Set task: Transcribe every line of the records below verbatim, leaving out the pictures.

[Entries drawn from a collection]
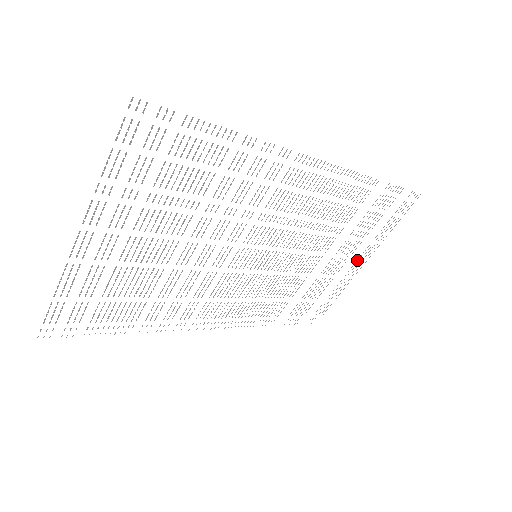
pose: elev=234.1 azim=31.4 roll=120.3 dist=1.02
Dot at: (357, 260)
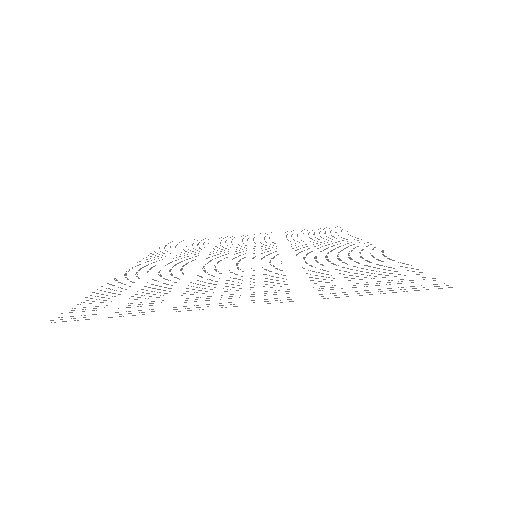
Dot at: occluded
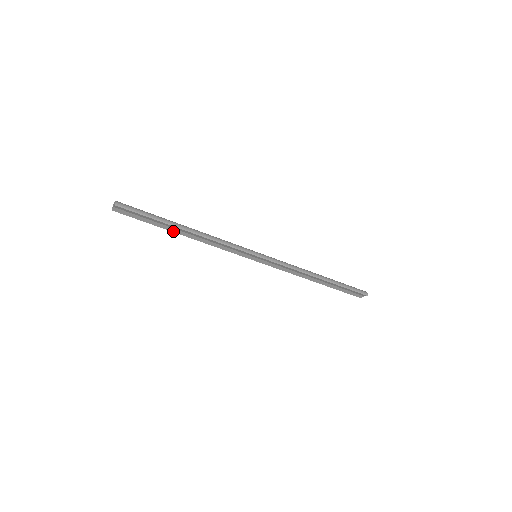
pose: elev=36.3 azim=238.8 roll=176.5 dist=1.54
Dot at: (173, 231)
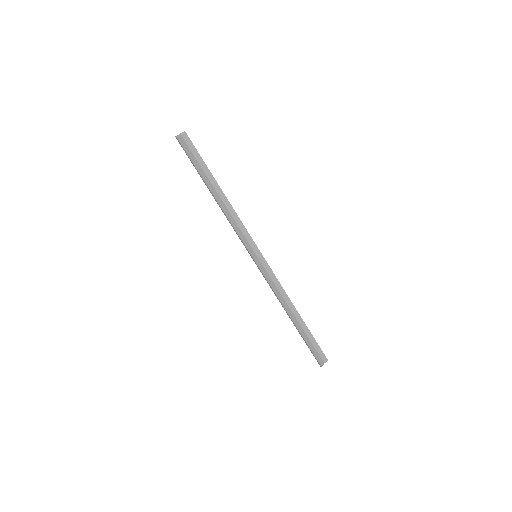
Dot at: (208, 186)
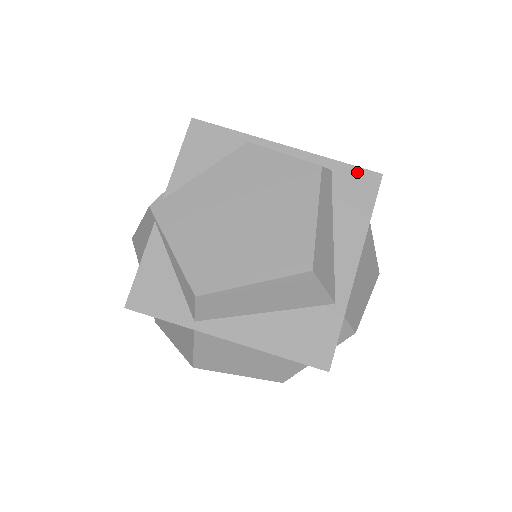
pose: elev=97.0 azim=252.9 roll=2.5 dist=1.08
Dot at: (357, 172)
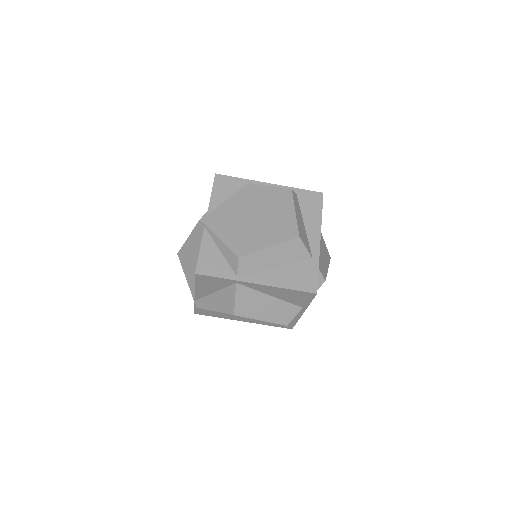
Dot at: (310, 193)
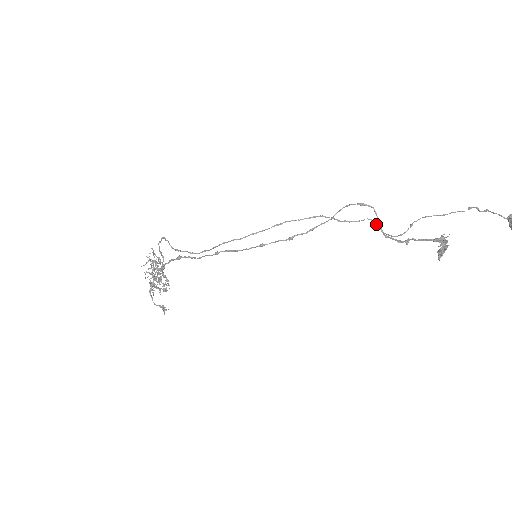
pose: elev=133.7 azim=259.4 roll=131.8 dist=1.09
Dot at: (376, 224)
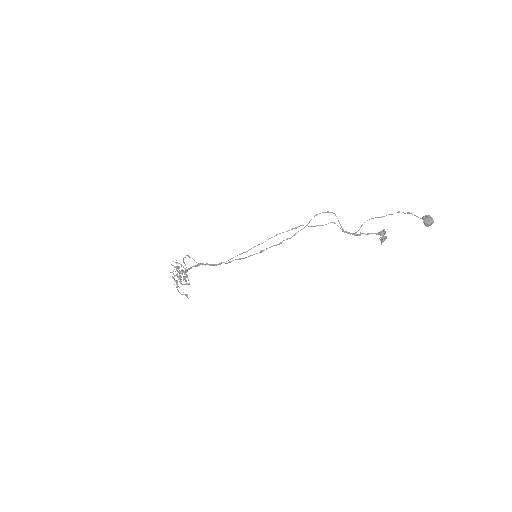
Dot at: occluded
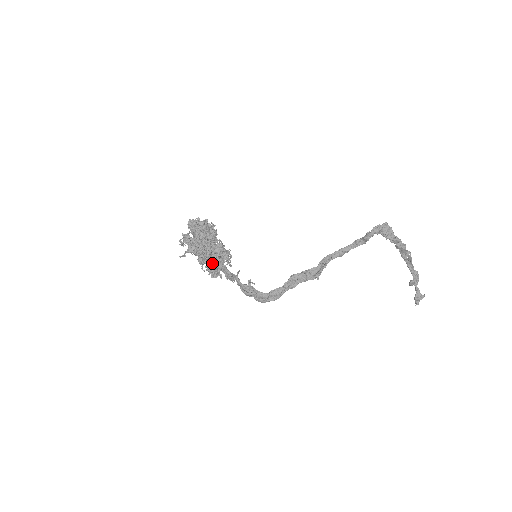
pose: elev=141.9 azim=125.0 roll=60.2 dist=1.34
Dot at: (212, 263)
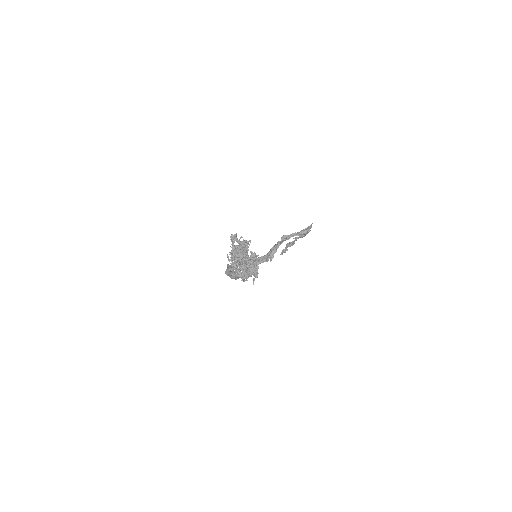
Dot at: occluded
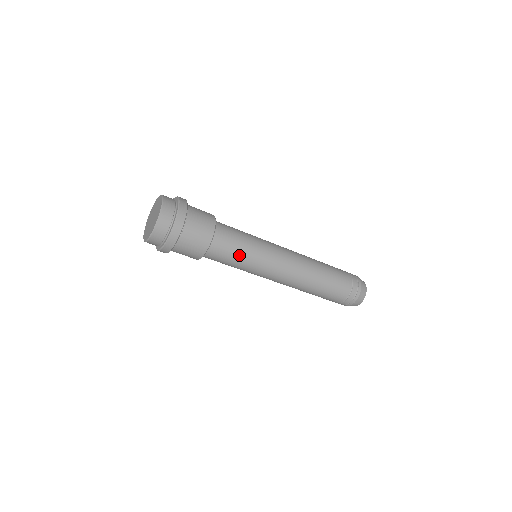
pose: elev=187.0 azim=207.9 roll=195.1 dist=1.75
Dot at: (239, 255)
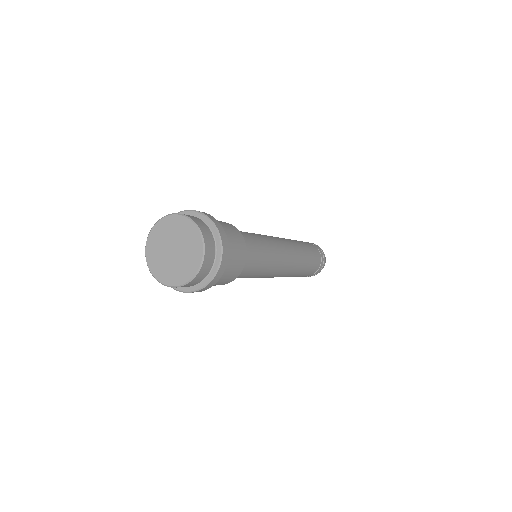
Dot at: (257, 270)
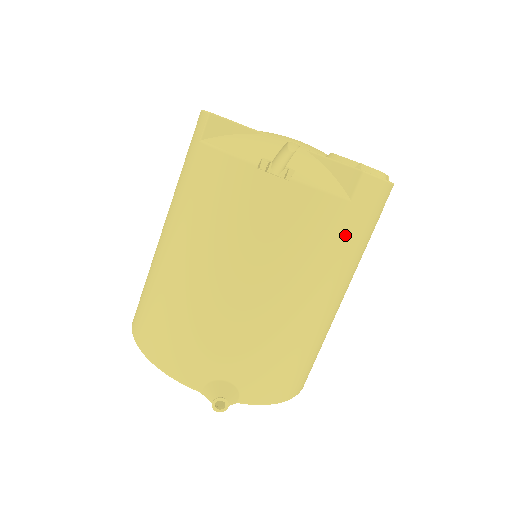
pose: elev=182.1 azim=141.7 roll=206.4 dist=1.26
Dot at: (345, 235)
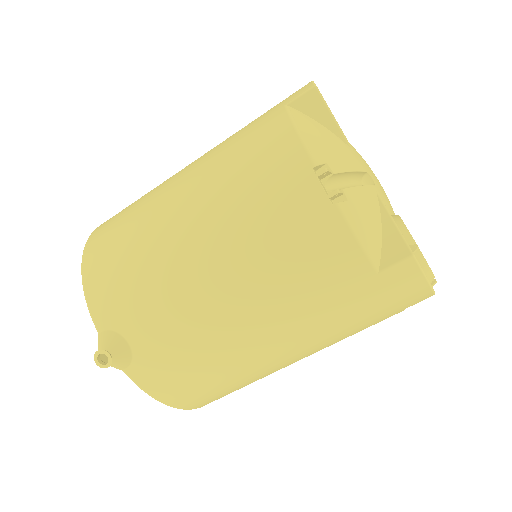
Dot at: (346, 302)
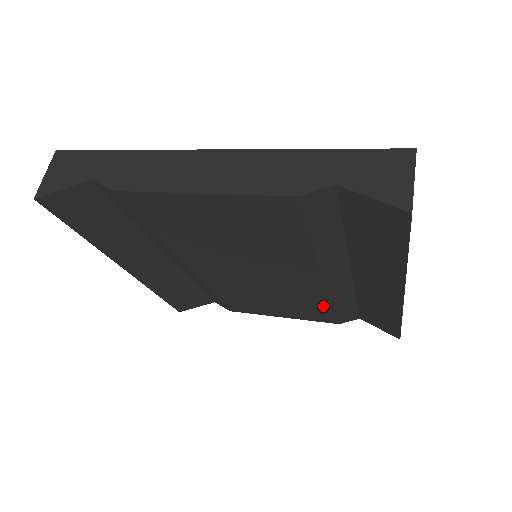
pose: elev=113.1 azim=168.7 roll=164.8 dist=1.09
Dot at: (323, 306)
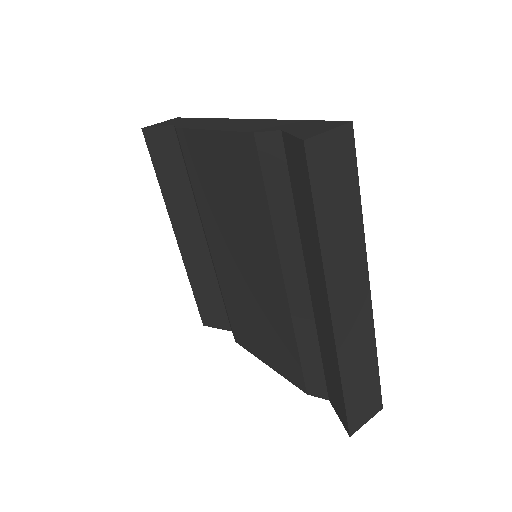
Dot at: (291, 345)
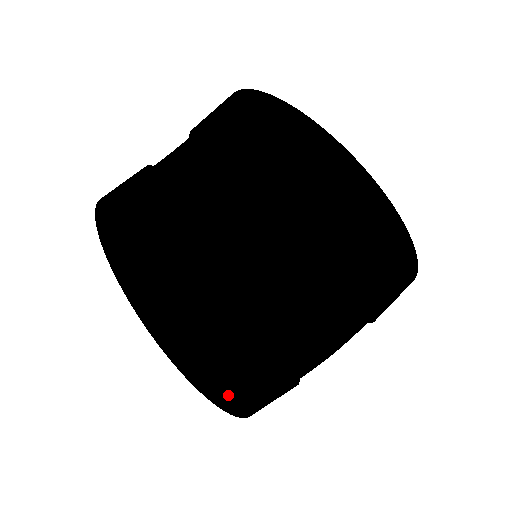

Solution to this task:
pose: elev=234.1 azim=31.4 roll=120.3 dist=1.02
Dot at: (357, 260)
Dot at: occluded
pose: elev=36.3 azim=238.8 roll=176.5 dist=1.54
Dot at: (173, 231)
Dot at: (208, 186)
pose: elev=97.0 azim=252.9 roll=2.5 dist=1.08
Dot at: (357, 172)
Dot at: (310, 193)
pose: elev=133.7 azim=259.4 roll=131.8 dist=1.09
Dot at: (376, 224)
Dot at: occluded
pose: elev=141.9 azim=125.0 roll=60.2 dist=1.34
Dot at: (212, 263)
Dot at: occluded
pose: elev=187.0 azim=207.9 roll=195.1 dist=1.75
Dot at: (239, 255)
Dot at: (257, 270)
pose: elev=182.1 azim=141.7 roll=206.4 dist=1.26
Dot at: (345, 235)
Dot at: (346, 302)
pose: elev=113.1 azim=168.7 roll=164.8 dist=1.09
Dot at: (323, 306)
Dot at: (291, 345)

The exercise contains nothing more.